Adrianto Soroti Dugaan Limbah PT Celebes Minapratama Mengalir ke LautBITUNG, SULAWESI UTARA — Ketua RATU PRABU/SENTER 08 Sulawesi Utara, Adrianto, menyatakan keprihatinan sekaligus mengecam dugaan pembuangan limbah dari aktivitas PT Celebes Minapratama yang diduga dialirkan ke laut tanpa melalui proses pengolahan sebagaimana mestinya. Ia meminta persoalan tersebut segera mendapat perhatian serius dari pemerintah dan instansi terkait.Dugaan tersebut mencuat setelah sejumlah warga berinisial AM dan JM yang sedang memancing di Kelurahan Wangurer Timur, Kecamatan Madidir, tepatnya di sekitar belakang kawasan PT Celebes Minapratama, menemukan adanya aliran yang diduga merupakan limbah. Temuan tersebut kemudian disampaikan warga kepada Adrianto agar dapat ditindaklanjuti melalui mekanisme pengawasan yang berwenang.Adrianto menilai temuan warga tersebut tidak boleh dianggap sebagai persoalan biasa.
Menurutnya, apabila hasil pemeriksaan nantinya membuktikan adanya pembuangan limbah yang tidak sesuai ketentuan, kondisi tersebut berpotensi berdampak terhadap kualitas lingkungan laut serta masyarakat yang berada di sekitar kawasan perusahaan.
“Saya mengutuk keras jika benar limbah perusahaan dibuang langsung ke laut tanpa melalui proses pengolahan. Jangan sampai lingkungan dan masyarakat menjadi korban akibat lemahnya pengawasan,” tegas Adrianto.Adrianto juga mempertanyakan sejauh mana pengawasan Dinas Lingkungan Hidup terhadap aktivitas perusahaan yang menghasilkan limbah.

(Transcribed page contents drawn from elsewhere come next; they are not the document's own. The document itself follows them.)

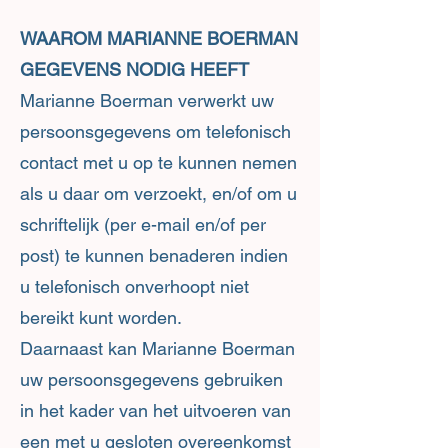
WAAROM MARIANNE BOERMAN
GEGEVENS NODIG HEEFT
Marianne Boerman verwerkt uw
persoonsgegevens om telefonisch
contact met u op te kunnen nemen
als u daar om verzoekt, en/of om u
schriftelijk (per e-mail en/of per
post) te kunnen benaderen indien
u telefonisch onverhoopt niet
bereikt kunt worden.
Daarnaast kan Marianne Boerman
uw persoonsgegevens gebruiken
in het kader van het uitvoeren van
een met u gesloten overeenkomst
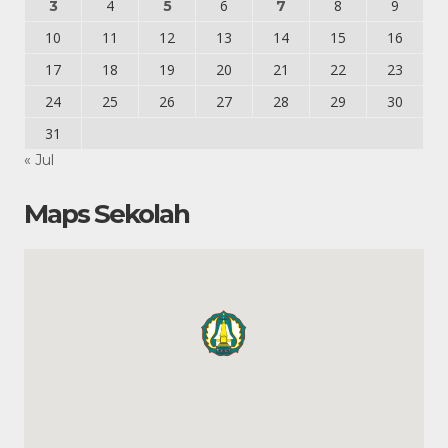
4
6
8
9
3
5
7
10
11
12
13
14
15
16
17
18
19
20
21
22
23
24
25
26
27
28
29
30
31
« Jul
Maps Sekolah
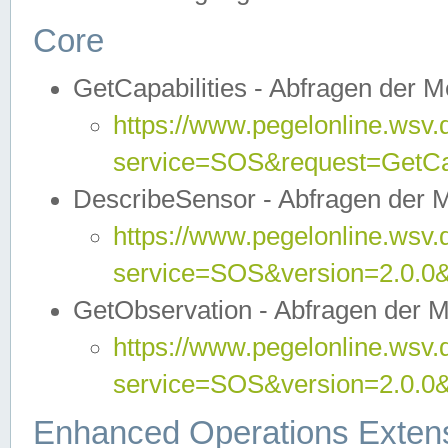
Core
GetCapabilities - Abfragen der 
https://www.pegelonline.wsv.
service=SOS&request=GetCap
DescribeSensor - Abfragen der 
https://www.pegelonline.wsv.
service=SOS&version=2.0.0&
GetObservation - Abfragen der 
https://www.pegelonline.wsv.
service=SOS&version=2.0.
Enhanced Operations Exten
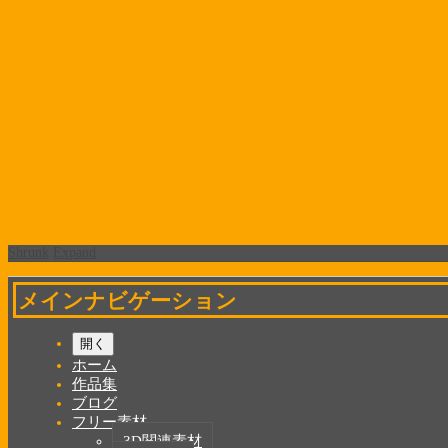
Shrunk
Expand
メインナビゲーション
開く
ホーム
作品集
ブログ
フリー素材
3D関連素材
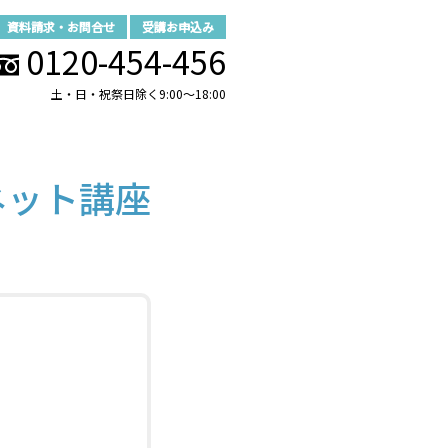
資料請求・お問合せ
受講お申込み
0120-454-456
土・日・祝祭日除く9:00～18:00
ネット講座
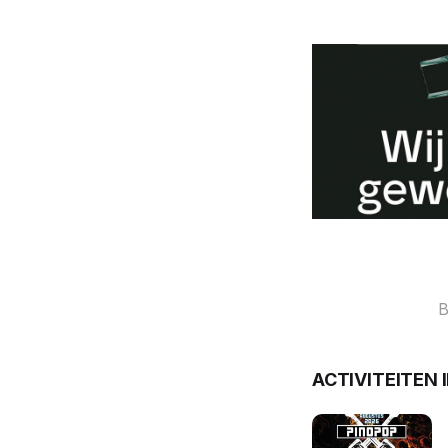
B
ACTIVITEITEN 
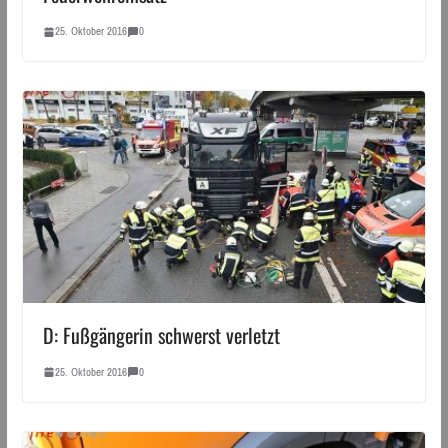
25. Oktober 2016
0
D: Fußgängerin schwerst verletzt
25. Oktober 2016
0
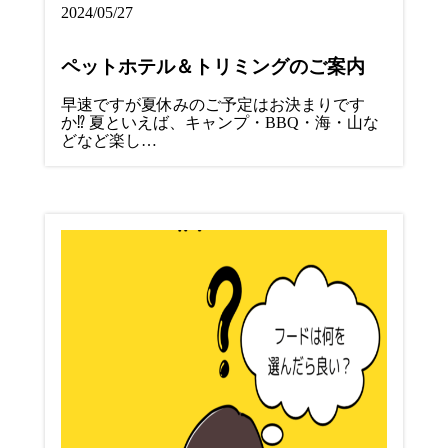
2024/05/27
ペットホテル＆トリミングのご案内
早速ですが夏休みのご予定はお決まりです
か⁉ 夏といえば、キャンプ・BBQ・海・山な
どなど楽し…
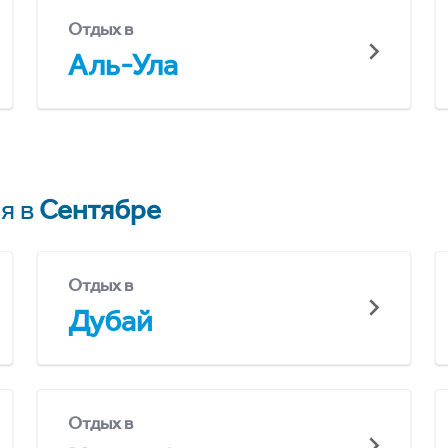
Отдых в
Аль-Ула
я в
Сентябре
Отдых в
Дубай
Отдых в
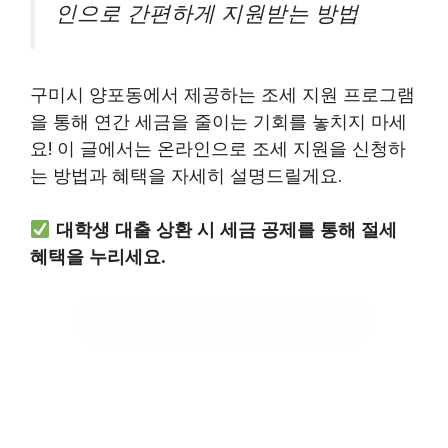
인으로 간편하게 지원받는 방법
구미시 양포동에서 제공하는 조세 지원 프로그램
을 통해 연간 세금을 줄이는 기회를 놓치지 마세
요! 이 글에서는 온라인으로 조세 지원을 신청하
는 방법과 혜택을 자세히 설명드릴게요.
대학생 대출 상환 시 세금 공제를 통해 절세
혜택을 누리세요.
대출 세금 공제 혜택 알아보기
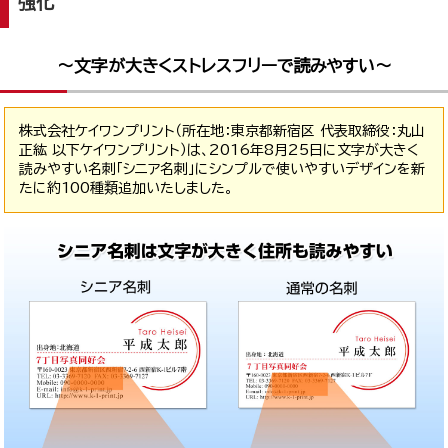
強化
～文字が大きくストレスフリーで読みやすい～
株式会社ケイワンプリント（所在地：東京都新宿区 代表取締役：丸山
正紘 以下ケイワンプリント）は、2016年8月25日に文字が大きく
読みやすい名刺「シニア名刺」にシンプルで使いやすいデザインを新
たに約100種類追加いたしました。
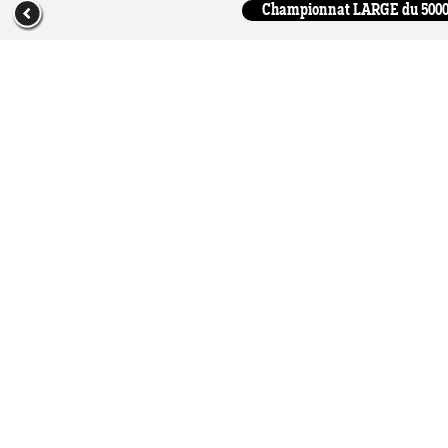
Championnat LARGE du 5000m e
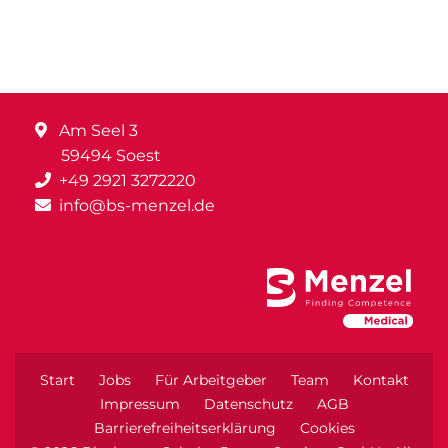
Am Seel 3
59494 Soest
+49 2921 3272220
info@bs-menzel.de
Start
Jobs
Für Arbeitgeber
Team
Kontakt
Impressum
Datenschutz
AGB
Barrierefreiheitserklärung
Cookies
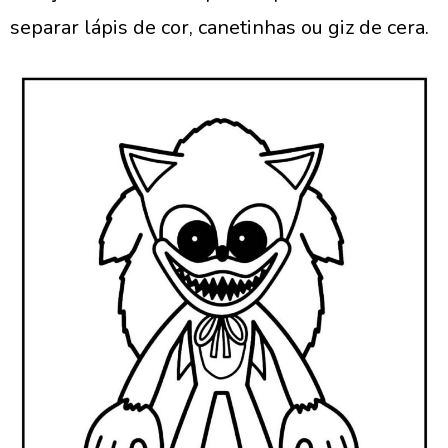
separar lápis de cor, canetinhas ou giz de cera.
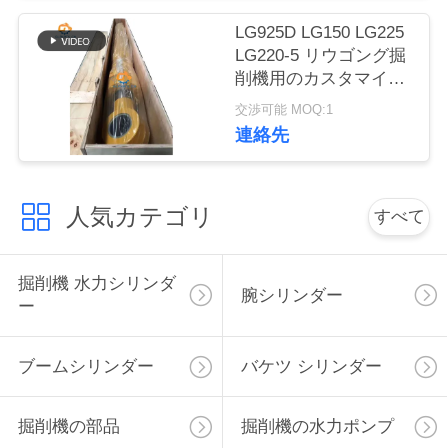
絡
LG925D LG150 LG225
LG220-5 リウゴング掘
く
削機用のカスタマイズ
だ
されたアームブームバ
交渉可能 MOQ:1
ケツ水力シリンダー
連絡先
さ
い
人気カテゴリ
すべて
ニ
掘削機 水力シリンダ
ュ
腕シリンダー
ー
ー
ブームシリンダー
バケツ シリンダー
ス
掘削機の部品
掘削機の水力ポンプ
ケ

Ia meminta petugas terkait tidak hanya menunggu laporan masyarakat, tetapi turun langsung ke lokasi untuk memeriksa saluran pembuangan, kondisi Instalasi Pengolahan Air Limbah atau IPAL, serta mengambil sampel untuk dilakukan pengujian laboratorium.“Ada apa dengan DLH? Apakah pengawasan sudah benar-benar dilakukan di lapangan? Jangan hanya menunggu laporan masyarakat.
DLH harus turun langsung, memeriksa saluran pembuangan, kondisi IPAL, dan mengambil sampel limbah untuk diuji di laboratorium,” ujarnya.Adrianto juga meminta pemerintah mengambil pelajaran dari berbagai persoalan lingkungan yang sebelumnya muncul di Kota Bitung, termasuk polemik terkait limbah PT Futai.
Ia menilai setiap laporan masyarakat mengenai dugaan pencemaran harus segera diverifikasi secara terbuka agar persoalan tidak berkembang dan menimbulkan keresahan yang lebih luas.“Jangan sampai pemerintah terlambat mengambil tindakan. Kita harus belajar dari persoalan PT Futai. Kalau ada dugaan pencemaran, segera ambil sampel dan lakukan pemeriksaan secara transparan.
Jangan menunggu sampai dampaknya semakin luas,” kata Adrianto.Ia meminta DLH Kota Bitung memberikan penjelasan kepada publik mengenai hasil pengawasan terhadap PT Celebes Minapratama, termasuk kondisi IPAL, kualitas air limbah sebelum dialirkan ke lingkungan, serta titik dan mekanisme saluran pembuangannya. “Kalau memang perusahaan sudah menjalankan pengelolaan limbah sesuai aturan, silakan buktikan kepada masyarakat melalui hasil pemeriksaan dan uji laboratorium. Tetapi kalau ditemukan pelanggaran, pemerintah harus bertindak sesuai ketentuan yang berlaku,” tegasnya.
Adrianto menambahkan bahwa pihaknya mendukung keberadaan industri dan investasi di Kota Bitung sepanjang kegiatan usaha tetap memperhatikan kelestarian lingkungan dan tidak merugikan masyarakat.
“Industri boleh berjalan, ekonomi harus tumbuh, tetapi lingkungan dan kepentingan masyarakat tidak boleh dikorbankan. Masyarakat juga mengharapkan perhatian dari TNI-Polri, termasuk Polairud Polda Sulut,” pungkas Adrianto.